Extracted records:
*** Block opens ***

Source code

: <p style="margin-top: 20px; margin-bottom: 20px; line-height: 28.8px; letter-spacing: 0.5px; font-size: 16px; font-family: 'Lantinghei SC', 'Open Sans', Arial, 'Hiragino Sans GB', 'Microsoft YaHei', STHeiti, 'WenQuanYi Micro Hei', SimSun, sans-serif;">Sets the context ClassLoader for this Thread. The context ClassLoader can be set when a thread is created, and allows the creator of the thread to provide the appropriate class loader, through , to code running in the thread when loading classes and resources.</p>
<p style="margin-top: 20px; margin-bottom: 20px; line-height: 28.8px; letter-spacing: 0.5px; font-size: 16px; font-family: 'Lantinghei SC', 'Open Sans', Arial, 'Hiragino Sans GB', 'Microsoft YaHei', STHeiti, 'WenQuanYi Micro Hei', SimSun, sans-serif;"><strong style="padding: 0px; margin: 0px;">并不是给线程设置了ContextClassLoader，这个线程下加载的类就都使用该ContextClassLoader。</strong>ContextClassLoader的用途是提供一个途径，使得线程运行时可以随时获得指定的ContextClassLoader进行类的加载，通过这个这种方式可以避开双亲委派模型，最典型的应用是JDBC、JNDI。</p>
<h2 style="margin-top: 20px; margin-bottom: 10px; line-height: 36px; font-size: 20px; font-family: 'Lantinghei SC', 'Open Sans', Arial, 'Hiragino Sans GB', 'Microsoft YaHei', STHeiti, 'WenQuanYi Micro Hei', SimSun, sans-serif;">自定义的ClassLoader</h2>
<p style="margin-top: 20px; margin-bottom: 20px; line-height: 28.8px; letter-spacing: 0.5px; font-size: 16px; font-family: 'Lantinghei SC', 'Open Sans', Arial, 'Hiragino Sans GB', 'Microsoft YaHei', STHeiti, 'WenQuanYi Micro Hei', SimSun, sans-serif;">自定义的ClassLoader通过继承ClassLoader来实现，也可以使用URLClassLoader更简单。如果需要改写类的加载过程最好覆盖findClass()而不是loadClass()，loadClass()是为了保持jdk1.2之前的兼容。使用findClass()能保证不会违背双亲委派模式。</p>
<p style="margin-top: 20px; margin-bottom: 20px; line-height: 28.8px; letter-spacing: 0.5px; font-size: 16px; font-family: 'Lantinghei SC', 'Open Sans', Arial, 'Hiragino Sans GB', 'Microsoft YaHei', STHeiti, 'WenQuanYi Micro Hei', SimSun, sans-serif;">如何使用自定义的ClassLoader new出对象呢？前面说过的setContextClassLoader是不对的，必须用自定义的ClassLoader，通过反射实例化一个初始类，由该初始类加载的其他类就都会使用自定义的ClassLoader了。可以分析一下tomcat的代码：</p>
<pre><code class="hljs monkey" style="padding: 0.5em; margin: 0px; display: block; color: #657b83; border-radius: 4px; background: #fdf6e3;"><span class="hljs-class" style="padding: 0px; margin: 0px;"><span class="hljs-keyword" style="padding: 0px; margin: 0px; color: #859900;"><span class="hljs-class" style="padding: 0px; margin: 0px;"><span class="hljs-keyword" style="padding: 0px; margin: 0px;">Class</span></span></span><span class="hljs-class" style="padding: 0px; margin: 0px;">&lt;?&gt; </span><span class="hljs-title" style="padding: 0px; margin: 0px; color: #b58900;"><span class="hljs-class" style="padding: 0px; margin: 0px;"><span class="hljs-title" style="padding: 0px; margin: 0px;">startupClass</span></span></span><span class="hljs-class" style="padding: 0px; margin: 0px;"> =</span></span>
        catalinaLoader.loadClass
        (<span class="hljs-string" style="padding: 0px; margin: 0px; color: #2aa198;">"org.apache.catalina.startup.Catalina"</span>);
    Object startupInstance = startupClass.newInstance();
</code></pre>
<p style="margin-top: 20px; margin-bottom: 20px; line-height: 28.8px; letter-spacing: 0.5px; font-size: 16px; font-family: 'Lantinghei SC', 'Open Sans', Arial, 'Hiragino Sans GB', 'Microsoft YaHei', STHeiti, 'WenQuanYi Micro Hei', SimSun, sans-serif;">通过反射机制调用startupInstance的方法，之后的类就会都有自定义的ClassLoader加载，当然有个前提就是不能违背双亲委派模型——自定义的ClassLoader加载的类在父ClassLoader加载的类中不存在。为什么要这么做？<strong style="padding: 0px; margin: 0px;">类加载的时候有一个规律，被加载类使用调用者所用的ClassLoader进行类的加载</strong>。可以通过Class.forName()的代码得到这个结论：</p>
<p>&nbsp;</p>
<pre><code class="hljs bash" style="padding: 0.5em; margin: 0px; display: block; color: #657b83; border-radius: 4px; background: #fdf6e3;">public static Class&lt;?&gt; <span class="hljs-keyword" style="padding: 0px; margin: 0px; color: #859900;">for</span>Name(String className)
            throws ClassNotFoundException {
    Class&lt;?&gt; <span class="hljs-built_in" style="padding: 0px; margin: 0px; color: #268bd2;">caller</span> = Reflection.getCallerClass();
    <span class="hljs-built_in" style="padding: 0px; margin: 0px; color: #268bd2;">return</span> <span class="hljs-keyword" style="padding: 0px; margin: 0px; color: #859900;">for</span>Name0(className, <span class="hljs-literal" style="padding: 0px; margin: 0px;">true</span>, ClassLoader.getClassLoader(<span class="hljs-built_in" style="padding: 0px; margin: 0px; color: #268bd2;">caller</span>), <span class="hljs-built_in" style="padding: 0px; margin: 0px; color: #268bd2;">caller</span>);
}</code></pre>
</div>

*** Block closes ***

Exercise objective: Find every line in the entries above that contains the string "loadClass", matching case exactly, and copy each of those lines.

Reply:
<p style="margin-top: 20px; margin-bottom: 20px; line-height: 28.8px; letter-spacing: 0.5px; font-size: 16px; font-family: 'Lantinghei SC', 'Open Sans', Arial, 'Hiragino Sans GB', 'Microsoft YaHei', STHeiti, 'WenQuanYi Micro Hei', SimSun, sans-serif;">自定义的ClassLoader通过继承ClassLoader来实现，也可以使用URLClassLoader更简单。如果需要改写类的加载过程最好覆盖findClass()而不是loadClass()，loadClass()是为了保持jdk1.2之前的兼容。使用findClass()能保证不会违背双亲委派模式。</p>
        catalinaLoader.loadClass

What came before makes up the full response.